Diese körpereigene Arbeit von Blutkreislauf bis Stoffwechsel kann ein gesunder Mensch jedoch nur dann weiterhin gesund und funktionsfähig erhalten, wenn er dieser Bio-Arbeit noch eine externe Arbeit hinzufügt. Hieraus erklärt sich der Weg des Menschen aus der Steinzeit bis in die Moderne und der Schaffensdrang von Gesunden und daß diese sogar bisher unter miserabler Bezahlung in der Agenda 2010 bereit sind zu arbeiten. Denn vom rein wirtschaftlichen Aspekt wäre es ja tatsächlich besser, Hartz 4 ohne Arbeit zu beziehen. Zumal man ja den Menschen nicht gänzlich ihr Selbstbestimmungsrecht verweigern kann, darüber zu entscheiden, ob eine Arbeit überhaupt Sinn macht. Was zu verneinen wäre, wenn diese Arbeit weniger als Hartz 4 einbringt. Aber wie gesagt, das ist nicht das Kriterium für Gesunde, die auch lohnunabhängig etwas schaffen und arbeiten wollen zu ihrer Gesunderhaltung, wie unter anderem tausende Ehrenamtler beweisen.
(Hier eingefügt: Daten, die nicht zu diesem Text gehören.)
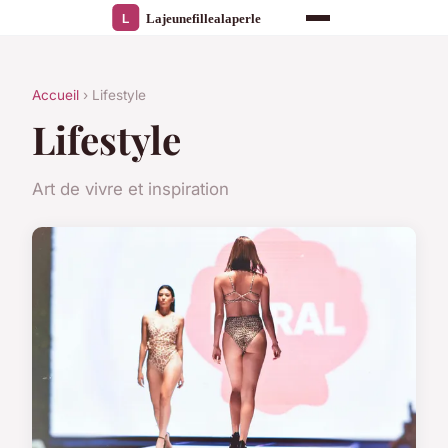
Accueil
› Lifestyle
Lifestyle
Art de vivre et inspiration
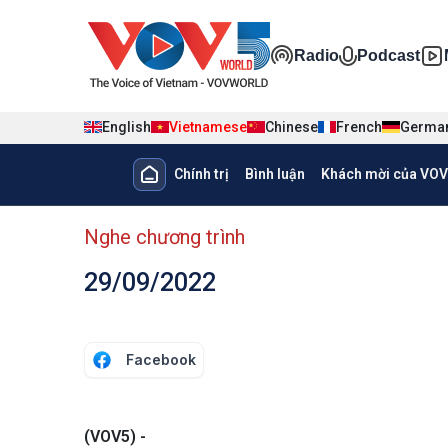
Nhảy đến nội dung
Đa phương ti
Radio
Podcast
English
Vietnamese
Chinese
French
Germa
Main navigation
Chính trị
Bình luận
Khách mời của VOV
menu phụ tiếng Việt
Nghe chương trình
29/09/2022
Facebook
(VOV5) -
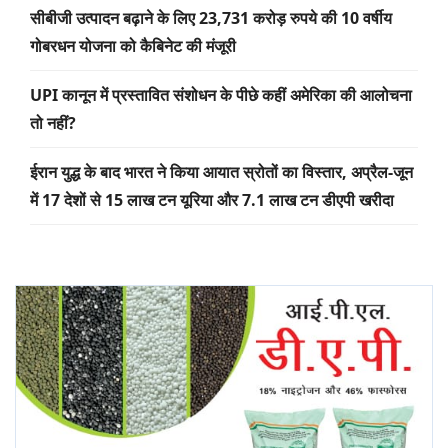
सीबीजी उत्पादन बढ़ाने के लिए 23,731 करोड़ रुपये की 10 वर्षीय
गोबरधन योजना को कैबिनेट की मंजूरी
UPI कानून में प्रस्तावित संशोधन के पीछे कहीं अमेरिका की आलोचना
तो नहीं?
ईरान युद्ध के बाद भारत ने किया आयात स्रोतों का विस्तार, अप्रैल-जून
में 17 देशों से 15 लाख टन यूरिया और 7.1 लाख टन डीएपी खरीदा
Kranke Menschen hingegen, denen gern populistisch "null Bock auf Arbeit" angedichtet wird, wenn man ihnen ihre Erkrankung nicht von außen ansieht, müssen ein Leben auf Sparflamme führen, wenn sich ihre Erkrankung nicht weiter bis zum Pflegefalleintritt verschlimmern soll. Sicherlich tut auch Kranken etwas Betätigung gut, aber nicht unter dem sanktionsbedrohten Arbeitsdrill der Agenda 2010, der nicht mal gesunden Menschen zu empfehllen ist, wenn sie gesund bleiben wollen.
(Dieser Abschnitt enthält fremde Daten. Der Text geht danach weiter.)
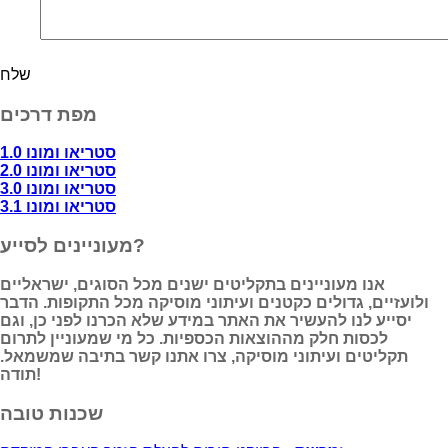
מפת דרכים
סטריאו ומונו 1.0
סטריאו ומונו 2.0
סטריאו ומונו 3.0
סטריאו ומונו 3.1
מעוניינים לסייע?
אנו מעוניינים בתקליטים ישנים מכל הסוגים, ישראליים
ולועזיים, גדולים כקטנים ועיתוני מוסיקה מכל התקופות. הדבר
יסייע לנו להעשיר את האתר במידע שלא הכרנו לפני כן, וגם
לכסות חלק מההוצאות הכספיות. כל מי שמעוניין לתרום
תקליטים ועיתוני מוסיקה, צרו אתנו קשר בתיבה שמשמאל.
תודה!
שכנות טובה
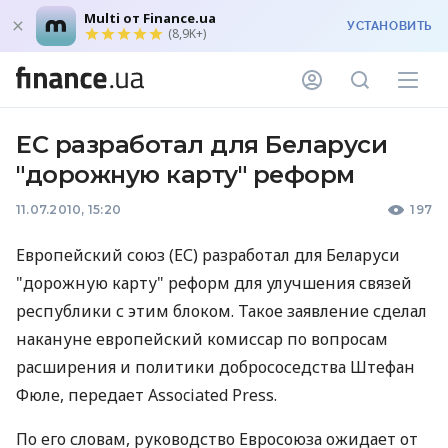
Multi от Finance.ua
УСТАНОВИТЬ
(8,9K+)
ЕС разработал для Беларуси
"дорожную карту" реформ
11.07.2010, 15:20
197
Европейский союз (ЕС) разработал для Беларуси
"дорожную карту" реформ для улучшения связей
республики с этим блоком. Такое заявление сделал
накануне европейский комиссар по вопросам
расширения и политики добрососедства Штефан
Фюле, передает Associated Press.
По его словам, руководство Евросоюза ожидает от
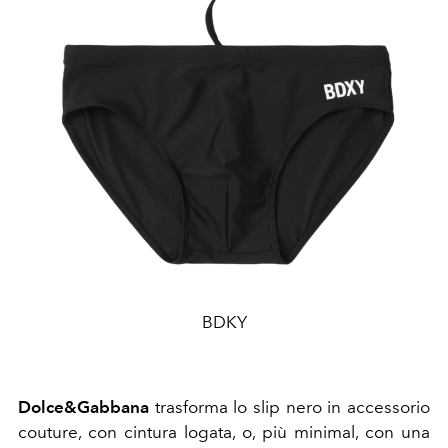
BDKY
Dolce&Gabbana
trasforma lo slip nero in accessorio
couture, con cintura logata, o, più minimal, con una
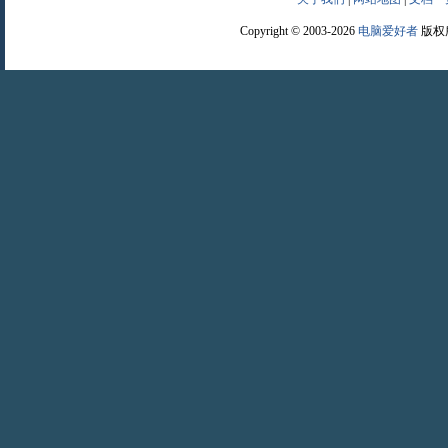
Copyright © 2003-2026
电脑爱好者
版权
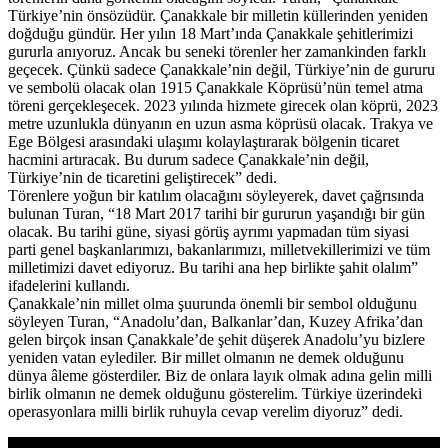
Türkiye’nin önsözüdür. Çanakkale bir milletin küllerinden yeniden
doğduğu gündür. Her yılın 18 Mart’ında Çanakkale şehitlerimizi
gururla anıyoruz. Ancak bu seneki törenler her zamankinden farklı
geçecek. Çünkü sadece Çanakkale’nin değil, Türkiye’nin de gururu
ve sembolü olacak olan 1915 Çanakkale Köprüsü’nün temel atma
töreni gerçekleşecek. 2023 yılında hizmete girecek olan köprü, 2023
metre uzunlukla dünyanın en uzun asma köprüsü olacak. Trakya ve
Ege Bölgesi arasındaki ulaşımı kolaylaştırarak bölgenin ticaret
hacmini artıracak. Bu durum sadece Çanakkale’nin değil,
Türkiye’nin de ticaretini geliştirecek” dedi.
Törenlere yoğun bir katılım olacağını söyleyerek, davet çağrısında
bulunan Turan, “18 Mart 2017 tarihi bir gururun yaşandığı bir gün
olacak. Bu tarihi güne, siyasi görüş ayrımı yapmadan tüm siyasi
parti genel başkanlarımızı, bakanlarımızı, milletvekillerimizi ve tüm
milletimizi davet ediyoruz. Bu tarihi ana hep birlikte şahit olalım”
ifadelerini kullandı.
Çanakkale’nin millet olma şuurunda önemli bir sembol olduğunu
söyleyen Turan, “Anadolu’dan, Balkanlar’dan, Kuzey Afrika’dan
gelen birçok insan Çanakkale’de şehit düşerek Anadolu’yu bizlere
yeniden vatan eylediler. Bir millet olmanın ne demek olduğunu
dünya âleme gösterdiler. Biz de onlara layık olmak adına gelin milli
birlik olmanın ne demek olduğunu gösterelim. Türkiye üzerindeki
operasyonlara milli birlik ruhuyla cevap verelim diyoruz” dedi.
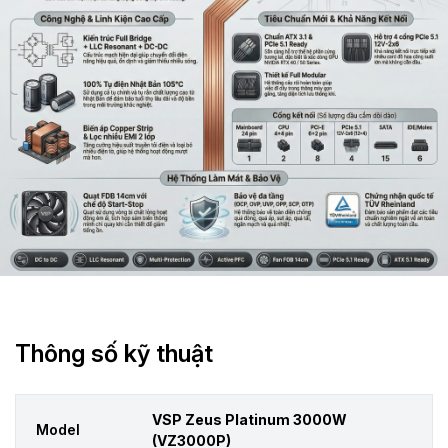
Thông số kỹ thuật
VSP Zeus Platinum 3000W
Model
(VZ3000P)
Und weil die Übergänge zwischen gesund und krank fließend sind, ist es Unsinn, wenn da Jobcenter und Gutachter eine Selektierung durchführen, "wer arbeitsfähig ist und wer nicht". So kann man z.B. Menschen nicht als gesund betrachten, die eine Arbeit nur unter Alkohol, Kettenraucherei oder sonstigen Drogen verrichten können. Das geht einige Zeit, aber der durch derlei Drogen verschleierte Raubbau an der Gesundheit führt dann in den Pflegefalleintritt. Und so ist es auch Unsinn, nach Pflegekräften im Ausland Ausschau zu halten, sondern gescheiter wäre es, es erst gar nicht zu all den vielen Pflegefällen kommen zu lassen.

BGE bedeutet daher auch: Die jeweiligen individuell verschiedenen Belastungsgrenzen zu respektieren und so Gesundheitsschäden vorzubeugen. Und diese Entscheidung kann weder Jobcenter noch Gutachter treffen, sondern nur jeder Mensch für sich, ob, was und wieviel er arbeiten kann.